Principal component analysis (PCA) was performed to identify patterns of immune variation associated with helminth coinfection in TBI individuals (Figure 5). The first two components (PC1 and PC2) accounted for approximately 44.6% of the total variance (PC1: 28.6%, PC2: 16%), capturing the major immunological differences between the study groups. The PCA biplot showed distinct clustering between TBI and TBI⁺+Hel⁺ group, indicating that Ss infection significantly altered the cytokine response network. Cytokines such as IL-4, IL-5, IL-10, and IL-13 loaded strongly on the positive axis of PC1, aligning with MGIA, and reflected a Th2/regulatory-dominant profile in helminth-infected individuals. In contrast, IL-17, IFN-γ, IL-2, TNF-α, IL-1α, and IL-1β clustered negatively along PC1, representing Th1/Th17-associated inflammation characteristic of helminth-negative TBI cases. This segregation highlights that helminth infection promotes a systemic shift from Th1/Th17 to Th2/regulatory dominance, consistent with reduced mycobacterial control.

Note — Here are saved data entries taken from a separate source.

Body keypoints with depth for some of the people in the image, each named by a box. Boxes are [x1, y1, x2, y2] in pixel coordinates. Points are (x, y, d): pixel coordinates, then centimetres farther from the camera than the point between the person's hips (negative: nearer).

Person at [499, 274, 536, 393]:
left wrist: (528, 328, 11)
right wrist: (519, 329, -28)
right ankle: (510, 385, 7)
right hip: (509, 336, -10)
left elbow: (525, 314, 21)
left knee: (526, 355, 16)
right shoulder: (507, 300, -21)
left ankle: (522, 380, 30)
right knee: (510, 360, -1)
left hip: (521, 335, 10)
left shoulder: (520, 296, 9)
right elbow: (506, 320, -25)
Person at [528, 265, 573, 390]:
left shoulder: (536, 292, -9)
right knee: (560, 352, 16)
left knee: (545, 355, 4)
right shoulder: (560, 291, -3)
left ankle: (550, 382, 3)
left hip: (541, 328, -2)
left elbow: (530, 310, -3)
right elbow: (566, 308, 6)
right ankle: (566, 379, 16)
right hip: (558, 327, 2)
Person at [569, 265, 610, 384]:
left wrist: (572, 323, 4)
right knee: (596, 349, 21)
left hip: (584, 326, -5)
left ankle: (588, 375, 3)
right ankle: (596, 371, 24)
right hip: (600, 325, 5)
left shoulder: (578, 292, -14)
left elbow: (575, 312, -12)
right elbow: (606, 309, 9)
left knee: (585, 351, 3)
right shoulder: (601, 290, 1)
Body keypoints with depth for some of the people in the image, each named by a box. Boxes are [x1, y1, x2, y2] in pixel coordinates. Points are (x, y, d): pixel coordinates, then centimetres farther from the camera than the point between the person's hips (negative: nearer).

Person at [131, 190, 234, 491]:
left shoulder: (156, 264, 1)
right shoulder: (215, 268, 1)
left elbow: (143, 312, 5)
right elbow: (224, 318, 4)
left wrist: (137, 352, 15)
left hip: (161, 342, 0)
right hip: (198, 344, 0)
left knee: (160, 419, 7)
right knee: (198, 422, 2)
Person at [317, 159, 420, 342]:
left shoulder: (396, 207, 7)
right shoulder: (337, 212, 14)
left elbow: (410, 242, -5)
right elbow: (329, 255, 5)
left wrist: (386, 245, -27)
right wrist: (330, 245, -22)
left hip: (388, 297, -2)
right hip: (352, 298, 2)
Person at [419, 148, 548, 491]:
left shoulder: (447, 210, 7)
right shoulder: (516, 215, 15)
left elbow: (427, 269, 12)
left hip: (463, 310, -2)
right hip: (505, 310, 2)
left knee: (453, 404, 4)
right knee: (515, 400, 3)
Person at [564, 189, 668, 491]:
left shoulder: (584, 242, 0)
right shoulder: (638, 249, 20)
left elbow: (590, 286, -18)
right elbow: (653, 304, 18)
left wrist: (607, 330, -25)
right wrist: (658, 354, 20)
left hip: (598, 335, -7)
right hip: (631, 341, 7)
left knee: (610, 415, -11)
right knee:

Correlation analysis between cytokine profiles and Mycobacterial Growth Inhibition Assay (MGIA) responses in tuberculosis-infected (TBI) individuals with Ss co-infection (TBI⁺Hel⁺) revealed distinct immunological associations. As shown in Table 2 3II, among the measured cytokines, IL-17 (r = –0.3884, p = 0.0110), IL-1α (r = –0.3537, p = 0.0371), and IL-1β (r = –0.3950, p = 0.0189) displayed significant negative correlations with MGIA, suggesting that elevated levels of these proinflammatory mediators were associated with reduced mycobacterial growth control. Other Th1 cytokines such as IFN-γ, IL-2, and TNF-α showed negative but non-significant trends with MGIA, while Th2 and regulatory cytokines (IL-4, IL-5, IL-10, IL-13) showed weak positive correlations, none reaching significance. Although some correlations reached statistical significance, the Spearman rho values were low, indicating that these associations are relatively weak and should be interpreted with caution. To further evaluate the independent contributions of cytokines and Ss-specific IgG to mycobacterial growth inhibition, all measured cytokines along with Ss-IgG were included in a multivariate regression model (Table 3). The model demonstrated that Ss-IgG, IL-17, IL-1α, and IL-1β remained negatively associated with MGIA values, while selected Type 2 cytokines such as IL-5, IL-10, and IL-13 showed positive associations. These results indicate that despite the presence of inflammatory mediators, the functional ability to restrict mycobacterial growth is impaired in Ss -TBI co-infected individuals, pointing toward a qualitative imbalance rather than quantitative deficiency in cytokine responses.